2.3. Animal tumor models and treatment protocols

Xenograft pancreatic tumor models were generated by subcutaneous implantation of 2×10⁶ MiaPaCa2 or BxPC3 cells resuspended in 40 µl of serum-free medium into 6-week old male NOD/SCID mice. Vismodegib was administered orally once a day at different doses (40mg/Kg or 100mg/Kg, as indicated) from day 35 in MiaPaCa2 and day 4 in BxPC3 post-implantation, 10 days before the initiation of chemotherapy. Gemcitabine (50 mg/kg) was administered by intraperitoneal (i.p.) injection when tumors reached an average size of ~200 mm³; from day 45 in MiaPaCa2 and day 13 in BxPC3 post-implantation, every 72 hours. Orthotopic xenograft breast tumors were generated by implantation of 5×10⁵ MCF10CA1a cells resuspended in 40 µl of serum-free medium into the mammary fat pad of 6-week old female CD1 nude immunodeficient mice. Vismodegib (40 mg/kg) was administered orally from day 4 post-implantation. In both models, Doxil (3mg/kg) and Abraxane (20 mg/kg) were administered by intravenous (i.v.) injections on day 14 and 21 post-implantation [8, 21–23]. During the course of each experiment, tumor growth was monitored daily and the planar dimensions (x, y) were measured using a digital caliper. Tumor volume was calculated using the volume of an ellipsoid and assuming that the third dimension, z, is equal to xy. All in vivo experiments were conducted in accordance with the animal welfare regulations and guidelines of the Republic of Cyprus and the European Union under a license acquired by the Cyprus Veterinary Services (No CY/EXP/PR.L1/2014), the Cyprus national authority for monitoring animal research.

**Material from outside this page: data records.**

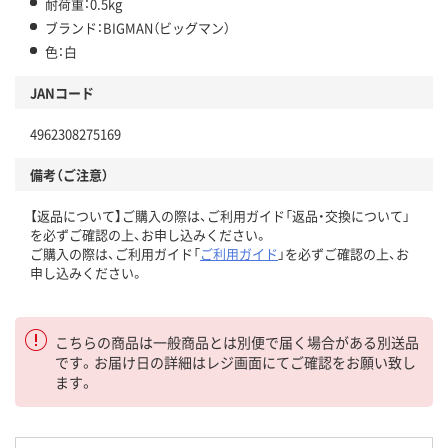
耐荷重：0.5kg
ブランド：BIGMAN（ビッグマン）
色：白
JANコード
4962308275169
備考（ご注意）
【返品について】ご購入の際は、ご利用ガイド「返品・交換について」
を必ずご確認の上、お申し込みください。
ご購入の際は、ご利用ガイド「
ご利用ガイド
」を必ずご確認の上、お
申し込みください。
こちらの商品は一般商品とは別便で届く場合がある別送品
です。お届け日の詳細はレジ画面にてご確認をお願い致し
ます。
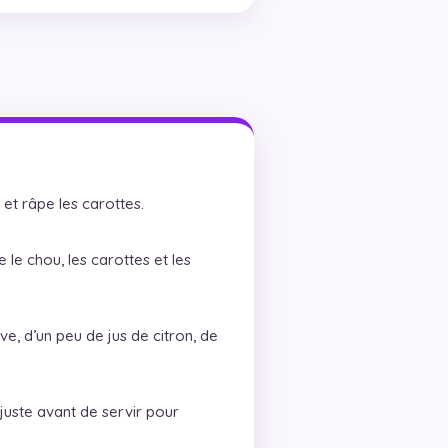
et râpe les carottes.
le chou, les carottes et les
ive, d’un peu de jus de citron, de
uste avant de servir pour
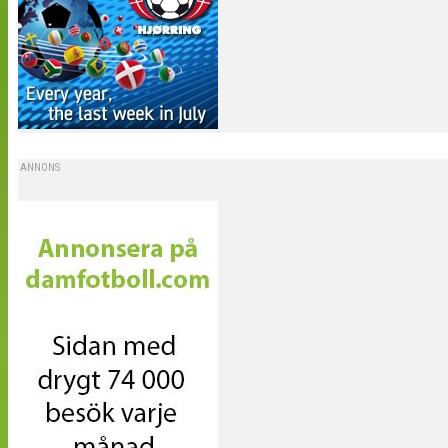
ANNONS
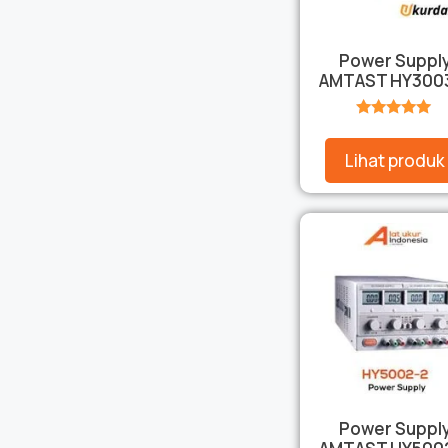
Power Suppl
AMTAST HY300
★★★★★
Lihat produk
Power Suppl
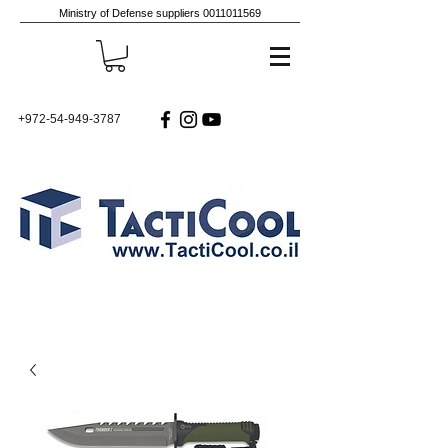
Ministry of Defense suppliers
0011011569
+972-54-949-3787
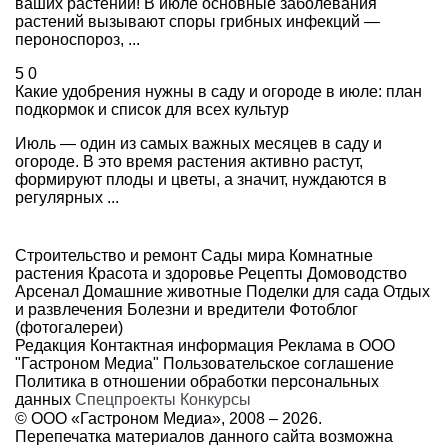
ваших растений! В июле основные заболевания
растений вызывают споры грибных инфекций —
пероноспороз, ...
5
0
Какие удобрения нужны в саду и огороде в июле: план
подкормок и список для всех культур
Июль — один из самых важных месяцев в саду и
огороде. В это время растения активно растут,
формируют плоды и цветы, а значит, нуждаются в
регулярных ...
Строительство и ремонт
Сады мира
Комнатные
растения
Красота и здоровье
Рецепты
Домоводство
Арсенал
Домашние животные
Поделки для сада
Отдых
и развлечения
Болезни и вредители
Фотоблог
(фотогалереи)
Редакция
Контактная информация
Реклама в ООО
"Гастроном Медиа"
Пользовательское соглашение
Политика в отношении обработки персональных
данных
Спецпроекты
Конкурсы
© ООО «Гастроном Медиа», 2008 –
2026.
Перепечатка материалов данного сайта возможна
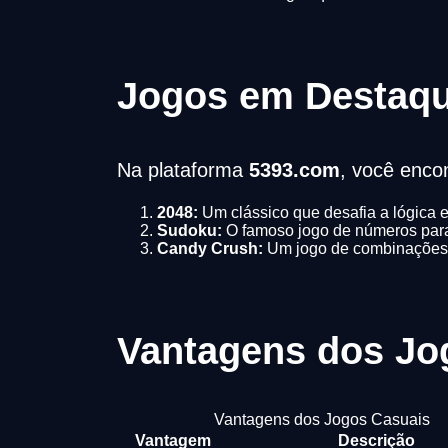
Jogos em Destaqu
Na plataforma
5393.com
, você encon
2048:
Um clássico que desafia a lógica e 
Sudoku:
O famoso jogo de números para
Candy Crush:
Um jogo de combinações ir
Vantagens dos Jo
Vantagens dos Jogos Casuais
Vantagem
Descrição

To study alterations in the tumor microenvironment, right before the end of each treatment protocol, animals were anesthetized by i.p. injection of Avertin (200mg/kg) and interstitial fluid pressure was measure using the wick-in-needle technique [3, 24, 25]. Next, mice were injected intracardially with 100µl biotinylated lectin (1mg/ml, Vector Labs), which was allowed to distribute throughout the body for 7 minutes [7–9]. Finally, mice were sacrificed via CO2 inhalation and tumors were excised for measurement of mechanical properties and/or histological analysis.